Not everyone accepts the warnings at face value. Meta's chief AI scientist Yann LeCun, who departed the company at the end of 2025, has been the most prominent dissenter. LeCun argues that large language models lack any genuine "world model" — that they are, in his words, "dumber than a cat" — and that the doom-laden rhetoric from Altman, Amodei and others is less a sincere safety warning and more a competitive moat: by amplifying danger, AI labs position themselves as the only entities capable of managing it, while conveniently deterring competition and building political capital ahead of anticipated IPOs.
Ryan Calo, co-director of the University of Washington's Tech Policy Lab, has made a similar structural argument: that existential risk narratives draw attention away from the immediate and demonstrable harms AI is already causing — in labour displacement, surveillance, misinformation, and AI-generated child exploitation material, which Australian Federal Police flagged as sharply increasing in 2025.
The jobs reversal: a case study in AI overstatement
The credibility gap was thrown into sharp relief in May 2026 when both Sam Altman and Dario Amodei reversed their most dire employment predictions within days of each other.
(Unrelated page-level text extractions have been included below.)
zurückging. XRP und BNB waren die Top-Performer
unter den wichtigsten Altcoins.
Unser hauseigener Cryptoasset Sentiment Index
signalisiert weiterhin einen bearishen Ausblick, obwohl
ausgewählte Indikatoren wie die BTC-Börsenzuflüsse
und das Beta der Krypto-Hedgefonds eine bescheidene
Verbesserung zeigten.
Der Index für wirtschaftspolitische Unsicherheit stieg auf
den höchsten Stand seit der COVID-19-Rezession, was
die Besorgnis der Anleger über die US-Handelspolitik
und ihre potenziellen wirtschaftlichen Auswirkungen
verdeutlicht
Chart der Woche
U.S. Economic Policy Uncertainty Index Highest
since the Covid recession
Amodei had repeatedly stated that AI could eliminate 50% of entry-level white-collar jobs within five years, driving unemployment to 20%. Altman had said AI would "probably replace most of the jobs people do today." By late May 2026, both had recanted. Altman said he was "delighted to be wrong." Amodei suggested automation may actually expand the work people do.
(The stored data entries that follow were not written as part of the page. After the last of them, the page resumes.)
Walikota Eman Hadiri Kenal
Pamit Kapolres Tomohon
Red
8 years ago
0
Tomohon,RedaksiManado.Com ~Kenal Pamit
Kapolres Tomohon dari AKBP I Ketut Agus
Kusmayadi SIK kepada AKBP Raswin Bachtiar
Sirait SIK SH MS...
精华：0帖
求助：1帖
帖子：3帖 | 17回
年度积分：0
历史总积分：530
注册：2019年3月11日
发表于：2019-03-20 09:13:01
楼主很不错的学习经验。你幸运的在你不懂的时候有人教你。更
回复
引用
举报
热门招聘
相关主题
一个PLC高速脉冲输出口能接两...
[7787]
Yale Budget Lab data through March 2026 found no meaningful change in unemployment rates for workers in high-AI-exposure jobs since ChatGPT launched in 2022. Fortune labelled the near-simultaneous reversals a "coordinated industry-wide walk-back," noting that both OpenAI and Anthropic were moving toward large IPOs. Whether the original warnings were sincere or strategic — or both — is a question that will define how the public and policymakers interpret everything these companies say about safety going forward.
What comes next: the recursive self-improvement threshold
Anthropic's co-founder has described the period between 2027 and 2030 as the window in which a decision may be made to allow AI to recursively self-improve — a process by which AI systems design and train better versions of themselves without meaningful human direction. He has called that threshold "the ultimate risk." Dario Amodei's own essay, published in early 2026, stated that the industry is "considerably closer to real danger in 2026 than we were in 2023."
What the AI industry has demonstrated, however, is that it is not well positioned to regulate itself. The same companies warning of existential risk are racing to deploy more powerful models, scaling revenue at historically unprecedented rates, and sitting on restricted systems they cannot safely release. The men who built AI are scared. The question that matters is whether that fear will translate into restraint — or whether it is simply the price of doing business at the edge of what humanity knows how to control.